Exercise directions =>
Please continue the passage below about rewatching Romero's first zombie film, picking up right after its final sentence.

Very few horror movies are worth rewatching. Even fewer are worth watching multiple times. But there's a small select number that you can watch and get an impact every single time. Romero's first zombie flick is one of them. Oh sure, you can watch its sequel several times and still enjoy it, because it's just so damn fun. But with Night, it's very easy to watch the film and wind up going down a particular track. You can spend an entire viewing session checking out Romero's use of light and shadows. You can spend one analyzing how the film is basically humanity in a microcosm. And so forth and so on.

Saved data entries =>
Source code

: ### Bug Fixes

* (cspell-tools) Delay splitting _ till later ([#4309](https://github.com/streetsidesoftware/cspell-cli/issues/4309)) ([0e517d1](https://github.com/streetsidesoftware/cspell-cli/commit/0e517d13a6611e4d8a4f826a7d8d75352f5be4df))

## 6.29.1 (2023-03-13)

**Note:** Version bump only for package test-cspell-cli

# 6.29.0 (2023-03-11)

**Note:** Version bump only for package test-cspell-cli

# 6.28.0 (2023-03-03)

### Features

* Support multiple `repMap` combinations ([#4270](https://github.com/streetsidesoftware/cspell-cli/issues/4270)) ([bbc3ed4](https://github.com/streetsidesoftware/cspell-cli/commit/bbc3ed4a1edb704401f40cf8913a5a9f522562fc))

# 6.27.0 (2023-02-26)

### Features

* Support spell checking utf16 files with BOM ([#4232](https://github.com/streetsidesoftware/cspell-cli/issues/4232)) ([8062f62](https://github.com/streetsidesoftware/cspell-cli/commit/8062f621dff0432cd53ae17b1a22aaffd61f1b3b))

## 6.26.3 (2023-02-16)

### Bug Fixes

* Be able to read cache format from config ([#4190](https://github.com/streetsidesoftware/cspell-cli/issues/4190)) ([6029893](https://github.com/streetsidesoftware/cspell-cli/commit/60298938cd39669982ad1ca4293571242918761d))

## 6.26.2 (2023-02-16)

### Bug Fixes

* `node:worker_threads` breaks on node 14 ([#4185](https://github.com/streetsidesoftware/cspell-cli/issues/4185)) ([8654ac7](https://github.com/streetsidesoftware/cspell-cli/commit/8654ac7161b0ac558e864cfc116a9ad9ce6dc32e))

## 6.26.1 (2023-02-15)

Result of the exercise =>
This time around I was struck by the slow escalation of shocks. By now, we're used to see all kinds of atrocities on the news. And we've, you know, watched a lot more zombie movies. So the novelty of the film can be lost to those who don't know any better. But think about how an audience back then would enter into the film: it starts off normal, with the brother and sister in the cemetery. Once it turns, though, it keeps going, slow and relentless. At first, the zombies are just a murderous mob. We are introduced to more than one corpse. Then it's mentioned on the news about the fact that "assassins" are now eating the flesh of their victims. After that point, it is made clear that yes, they were dealing with re-animated corpses. Only aways into the film do you actually see the flesh-eating taking place, and again, we're used to it. It's a staple of Romero zombie flicks to have the buffet scene. Multiple shots of the zombies going to town.

But, man, what I wouldn't have given to have been sitting in the cinema in 1968 and seen the first showing of that. A probably mostly virgin audience, and Romero leads them down the path bit by bit, shock by shock. But that's not the worst part, of course. There's worse shocks than that. The daughter eating her father and killing her mother with a garden trowel…that disturbs me more now than it did when I first saw the film. The sister being dragged to her death by her own reanimated brother. And then the final, incredible sequence with Ben's final fate. It still amazes now and I don't know how many times I've seen the movie.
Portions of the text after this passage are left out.